Quant à l’injustice commise par l’enlèvement des femmes, elle n’a, dans Thésée, aucun prétexte plausible. Premièrement, il s’en rendit coupable plusieurs fois : il ravit Ariadne, Antiope, Anaxo de Trézène ; après toutes celles-là, Hélène, qui n’était pas encore nubile, lui déjà vieux ; une enfant, et dans l’âge le plus tendre, lui arrivé dans la saison où il devait s’abstenir de tout hymen, même légitime. En second lieu, on ne peut pas l’excuser sur le motif ; car ni les filles de Trézène, ni celles de Sparte, ni les Amazones, outre qu’elles ne lui avaient point été fiancées, n’étaient plus vraiment dignes de lui donner des enfants que les Athéniennes, descendues d’Érechthée et de Cécrops. On peut donc le soupçonner de n’avoir suivi qu’une passion déréglée et l’attrait de la volupté. Romulus, qui n’enleva guère moins de huit cents femmes, prit pour lui non pas toutes, mais la seule Hersilie, dit-on, et il laissa les autres aux plus distingués des citoyens. Dans la suite même il fit bien voir, par la bonne conduite des Romains envers ces femmes, par les égards et l’affection qu’ils leur témoignèrent, que cette violence et cette injustice avaient été, en vue d’une alliance, une œuvre de haute sagesse et de bonne politique. C’est par là qu’il fondit ensemble, et qu’il réduisit en un tout compacte, les deux nations ; ce fut là, en un mot, la source de la mutuelle bienveillance que se portèrent depuis Sabins et Romains, et de la puissance même de Romulus.

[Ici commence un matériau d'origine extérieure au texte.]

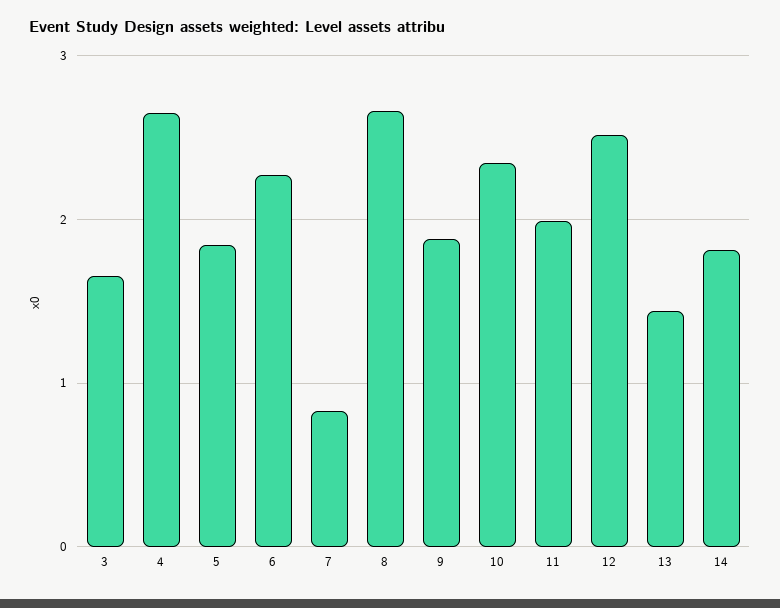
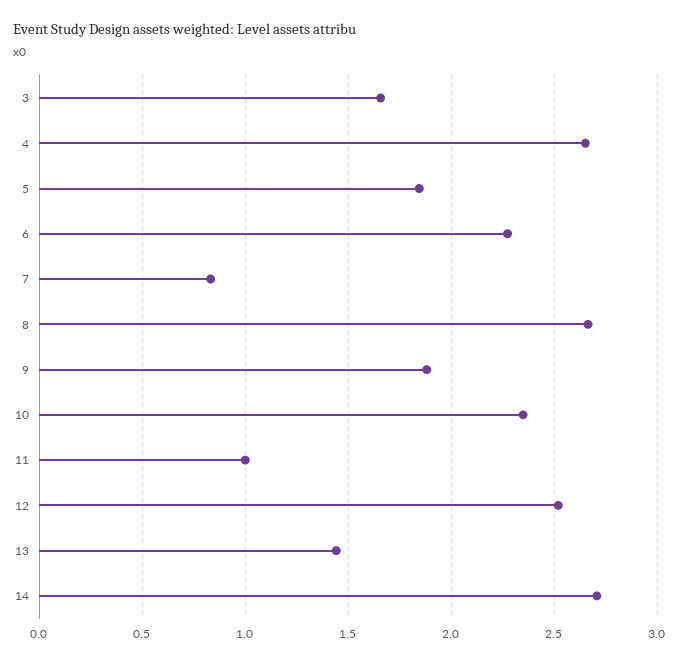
11: 2 -> 1
14: 1.8 -> 2.7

Mais le temps est un sûr témoin de la pudeur, de l’amour et de la constance que Romulus fit régner dans l’union conjugale. Pendant deux cent trente ans on ne vit pas un seul mari qui osât quitter sa femme, ni une femme son mari. Ce sont les plus habiles gens, en Grèce, qui connaissent le nom du premier parricide. Tout le monde, à Rome, sait que Spurius Garvilius fut le premier qui répudia sa femme : encore en donna-t-il pour raison sa stérilité. Ce témoignage d’une si longue suite d’années est confirmé par les événements qui suivirent l’enlèvement. Le résultat de ces unions fut le partage de l’autorité souveraine entre les deux rois, et des droits civiques entre les deux peuples. Les mariages de Thésée, au contraire, furent, pour les Athéniens, une occasion non point d’amitié ou d’alliance avec d’autres peuples, mais d’inimitiés, de guerres, de morts violentes. Ils finirent même par perdre Aphidnes ; et ce ne fut qu’à grand’peine, et après s’être jetés aux genoux de leurs ennemis et les avoir invoqués comme des dieux, qu’ils durent à leur pitié de ne pas subir le sort qu’Alexandre[3] attira depuis sur les Troyens. La mère de Thésée n’en fut pas quitte pour le danger : abandonnée et trahie par son fils, elle eut la destinée d’Hécube ; si pourtant cette captivité n’est pas une fable, comme on désirerait qu’il y eût là un mensonge, et aussi dans plusieurs autres traits de la vie de Thésée. D’ailleurs, la conduite attribuée aux dieux envers Thésée et Romulus met entre eux une grande différence. Romulus, à sa naissance, fut sauvé par une signalée protection de la divinité ; tandis que l’oracle qui défendait à Égée d’approcher d’aucune femme sur la terre étrangère semble prouver que c’est contre la volonté des dieux que Thésée vint au monde.



  1. C’est dans le Phédon que Platon s’exprime ainsi.
  2. Voyez le Banquet de Platon.
  3. C’est le nom que les poëtes grecs donnent ordinairement à Pâris.